======== MATERIAL SUPPLIED

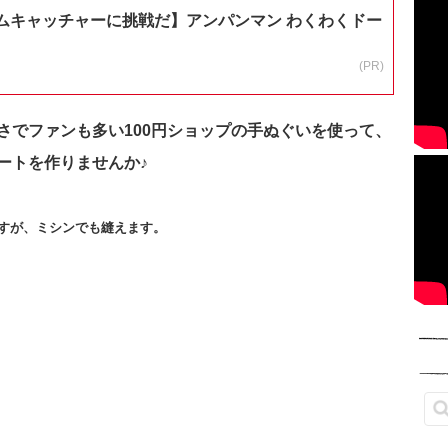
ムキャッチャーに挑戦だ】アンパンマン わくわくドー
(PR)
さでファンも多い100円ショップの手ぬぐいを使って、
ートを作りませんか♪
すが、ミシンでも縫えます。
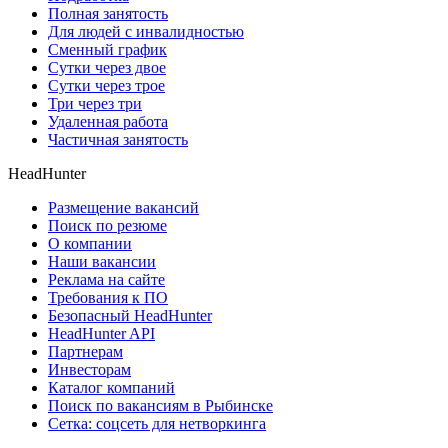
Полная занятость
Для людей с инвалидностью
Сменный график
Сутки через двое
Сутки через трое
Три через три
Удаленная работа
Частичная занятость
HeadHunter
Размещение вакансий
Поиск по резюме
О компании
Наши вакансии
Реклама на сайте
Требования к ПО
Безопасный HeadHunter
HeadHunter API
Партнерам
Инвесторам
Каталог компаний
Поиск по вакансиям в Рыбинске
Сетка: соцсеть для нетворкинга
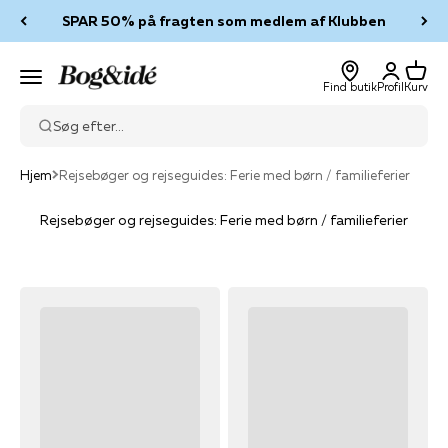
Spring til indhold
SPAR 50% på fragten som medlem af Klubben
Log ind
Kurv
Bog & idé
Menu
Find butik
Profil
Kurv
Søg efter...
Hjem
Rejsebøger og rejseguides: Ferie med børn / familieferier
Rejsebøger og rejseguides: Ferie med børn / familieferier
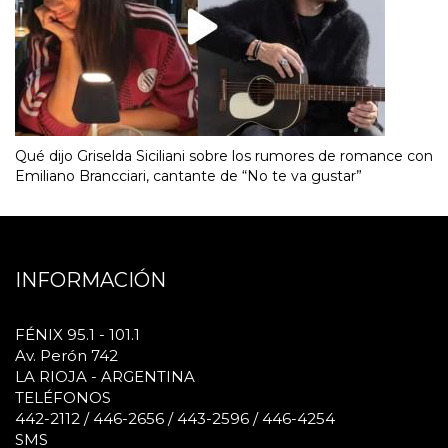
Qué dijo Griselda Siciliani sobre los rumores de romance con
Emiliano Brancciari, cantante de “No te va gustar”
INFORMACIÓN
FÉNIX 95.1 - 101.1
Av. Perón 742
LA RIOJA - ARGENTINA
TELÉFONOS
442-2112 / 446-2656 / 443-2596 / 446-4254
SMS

================
======== MATERIAL SUPPLIED

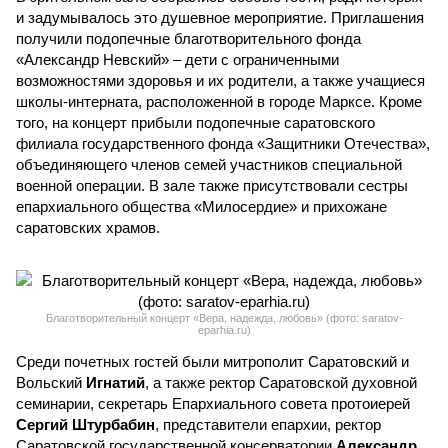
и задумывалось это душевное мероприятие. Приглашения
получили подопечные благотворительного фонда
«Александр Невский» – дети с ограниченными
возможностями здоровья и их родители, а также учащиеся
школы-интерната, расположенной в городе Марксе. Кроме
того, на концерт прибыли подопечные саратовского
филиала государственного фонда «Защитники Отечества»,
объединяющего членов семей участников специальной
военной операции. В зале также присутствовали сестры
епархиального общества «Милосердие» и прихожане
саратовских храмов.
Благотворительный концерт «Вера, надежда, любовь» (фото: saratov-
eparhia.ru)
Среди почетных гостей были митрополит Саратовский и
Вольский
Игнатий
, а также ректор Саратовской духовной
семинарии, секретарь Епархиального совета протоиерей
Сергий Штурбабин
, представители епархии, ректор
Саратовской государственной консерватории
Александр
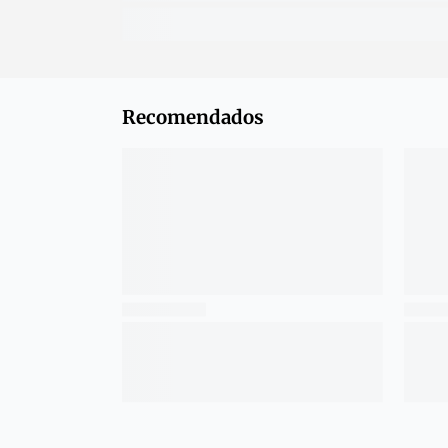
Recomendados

================

| EXERCISE BRIEF |
Edit the listing from the line with "ムキャッチャーに挑戦だ】アンパンマン わくわくドー" to the line with "Сетка: соцсеть для нетворкинга", putting "hh.ru" wherever "HeadHunter" appears and changing nothing else. Leave the pictures out of your answer.

| SOLUTION TO THIS PROBLEM |
ムキャッチャーに挑戦だ】アンパンマン わくわくドー
(PR)
さでファンも多い100円ショップの手ぬぐいを使って、
ートを作りませんか♪
すが、ミシンでも縫えます。
Полная занятость
Для людей с инвалидностью
Сменный график
Сутки через двое
Сутки через трое
Три через три
Удаленная работа
Частичная занятость
hh.ru
Размещение вакансий
Поиск по резюме
О компании
Наши вакансии
Реклама на сайте
Требования к ПО
Безопасный hh.ru
hh.ru API
Партнерам
Инвесторам
Каталог компаний
Поиск по вакансиям в Рыбинске
Сетка: соцсеть для нетворкинга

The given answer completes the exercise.